Data Import Framework Evaluation Criteria - OpenData-tu/documentation GitHub Wiki

Authorship

Version Date Modified by Summary of changes
0.1 2017-05-25 Andres Ardila Initial version

What are we looking for

We're looking for a framework which takes care of common data import use-cases (e.g. parsing CSV files) so that this doesn’t have to be implemented from scratch. Secondarily, a supplemental scheduling component is required in order to automate the execution of jobs which are to run at definite points in time. We need something which can be split up into smaller components easily so that it can be distributed in the cloud (as opposed to a monolith does-it-all type application).

Framework Requirements

  1. Open source (can’t find where this is specified in the slides but remember Pallas mentioning it, prob a good idea to validate it).
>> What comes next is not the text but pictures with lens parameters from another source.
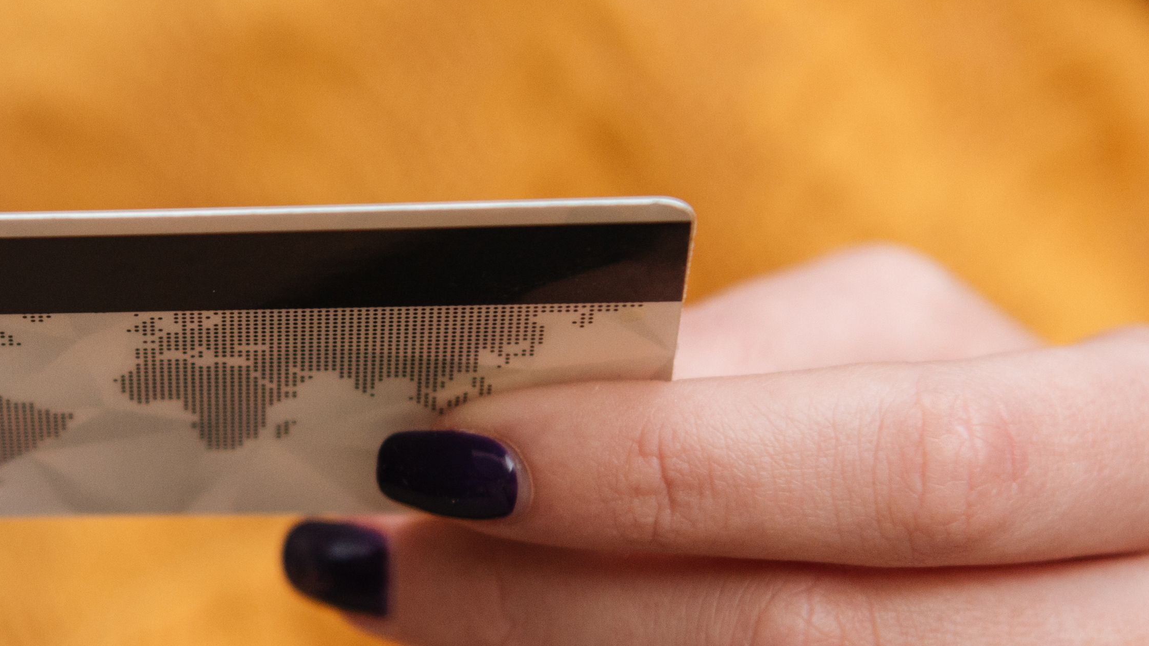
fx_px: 5271
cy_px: 435
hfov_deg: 12.3
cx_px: -2
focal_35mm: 173
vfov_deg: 7.0
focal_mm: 50
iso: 400
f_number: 3.2
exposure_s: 1/160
Or at the very least an open license is required.
    • Active community
  2. Extensibility
    • Easy to inject user code
    • Easy for users to override behavior (inheritance, configuration, etc.)
  3. Distributed characteristics of the system
    • Not a monolith
    • provides the ability to distribute at different parts in the flow: e.g. allocation/execution of jobs should be deferrable; that is, I should be able to manage whether I want to spawn a new process, or run as a Docker, etc.
    • Scalability? Availability?
  4. Provides a flexible scheduler for job executions (i.e. on a time schedule, or ran on-demand)
    • This could potentially be a different component but easiest if it’s all covered in one
  5. Abstraction of well-known data access patterns/protocols
    • Local file
    • HTTP(S)
    • FTP
    • [Database connections: OLEDB, JDBC, etc.] probably not critical as users will be remote to the framework and direct database connections across such boundaries are rather uncommon --we would more likely have data extracts in the formats specified above. Nonetheless, for private cloud deployments, direct database connections would probably be useful.
  6. Support for well-known data formats
    • JSON
    • Delimiter-separated values (DSV):
      • CSV
      • TSV
    • XML
    • Plain Text
    • Spreadsheet
      • Excel (XLS, OOXML...)
      • OpenDocument
  7. Checkpointing
    • In order to orchestrate distributed imports, each processor should be able to checkpoint its work and notify some monitor/controller
    • If halted, a process could be restarted at a specific point in the import without starting from zero (nice-to-have)
  8. Logging, success/failure notifications
  9. Ability to add new sources (i.e. "jobs") easily
    • Without needing to re-deploy
    • Without needing to rebuild
    • Ideally via an API